**TEXTE D'ÉTUDE**

————————

En effet, la transformation énergétique est une dynamique qu’il est essentiel d’accélérer, mais surtout d’accompagner en Afrique. Celle-ci a le potentiel de rendre la production et la consommation d’une énergie verte plus fiables et plus efficaces, passant d’un système centralisé unique à un système diversifié, distribué et intégré qui mettra la technologie au centre de tout. L’objectif final est d’atteindre une coordination à énergie multiple et de présenter un bilan carbone neutre, en utilisant davantage de ressources renouvelables. En tant que fondement des infrastructures, l’énergie est l’un des principaux facteurs de compétitivité de l’économie numérique. En ce sens, elle doit faire l’objet d’une attention particulière et d’investissements forts de la part de l’ensemble des acteurs privés et publics du continent.
C’est pourquoi nous avons déployé au Cameroun la solution Rural Solar Power qui combine les réseaux ruraux et l’énergie solaire en formant un écosystème complet comprenant l’agriculture, l’électricité et les applications mobiles. De 2014 à 2021, Huawei a signé trois phases de ce projet (panneaux solaires hors réseau), avec le ministère de l’Eau et de l’Énergie du Cameroun. Ce dernier a bénéficié à plus de 350 villages et 40.000 ménages, qui ont ainsi pu avoir un accès facilité à des sources d’électricité fiables.

————————

(Données enregistrées)

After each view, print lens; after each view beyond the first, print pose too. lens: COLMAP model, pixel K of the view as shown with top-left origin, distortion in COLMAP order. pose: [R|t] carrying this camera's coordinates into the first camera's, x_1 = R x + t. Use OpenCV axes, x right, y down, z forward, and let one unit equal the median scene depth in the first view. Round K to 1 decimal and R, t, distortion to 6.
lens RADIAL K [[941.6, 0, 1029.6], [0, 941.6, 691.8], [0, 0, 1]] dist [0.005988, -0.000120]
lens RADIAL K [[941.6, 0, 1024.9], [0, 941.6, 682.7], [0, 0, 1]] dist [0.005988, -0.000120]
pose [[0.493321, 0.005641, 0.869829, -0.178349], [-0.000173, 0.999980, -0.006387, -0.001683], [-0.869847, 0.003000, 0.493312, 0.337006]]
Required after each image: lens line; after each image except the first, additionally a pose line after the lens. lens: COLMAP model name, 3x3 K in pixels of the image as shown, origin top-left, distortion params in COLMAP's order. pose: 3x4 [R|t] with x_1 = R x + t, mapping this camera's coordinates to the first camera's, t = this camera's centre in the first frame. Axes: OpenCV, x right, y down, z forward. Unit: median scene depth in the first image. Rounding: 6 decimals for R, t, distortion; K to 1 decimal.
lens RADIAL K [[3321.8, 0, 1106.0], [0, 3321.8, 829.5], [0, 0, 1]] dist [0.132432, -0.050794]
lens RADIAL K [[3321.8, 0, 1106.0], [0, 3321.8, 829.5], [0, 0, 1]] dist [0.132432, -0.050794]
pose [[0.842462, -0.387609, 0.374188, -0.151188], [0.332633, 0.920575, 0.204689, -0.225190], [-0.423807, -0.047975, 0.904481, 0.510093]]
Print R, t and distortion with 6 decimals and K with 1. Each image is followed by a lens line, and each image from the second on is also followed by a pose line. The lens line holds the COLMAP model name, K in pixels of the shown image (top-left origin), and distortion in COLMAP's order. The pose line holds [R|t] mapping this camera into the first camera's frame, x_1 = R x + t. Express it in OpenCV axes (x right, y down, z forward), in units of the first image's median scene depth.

————————

**OBJECTIF DE L'EXERCICE**
Dans le texte sur la transformation énergétique en Afrique, avec quel ministère Huawei a-t-il signé les trois phases du projet Rural Solar Power ?

**RÉSULTAT ATTENDU**
Avec le ministère de l'Eau et de l'Énergie du Cameroun.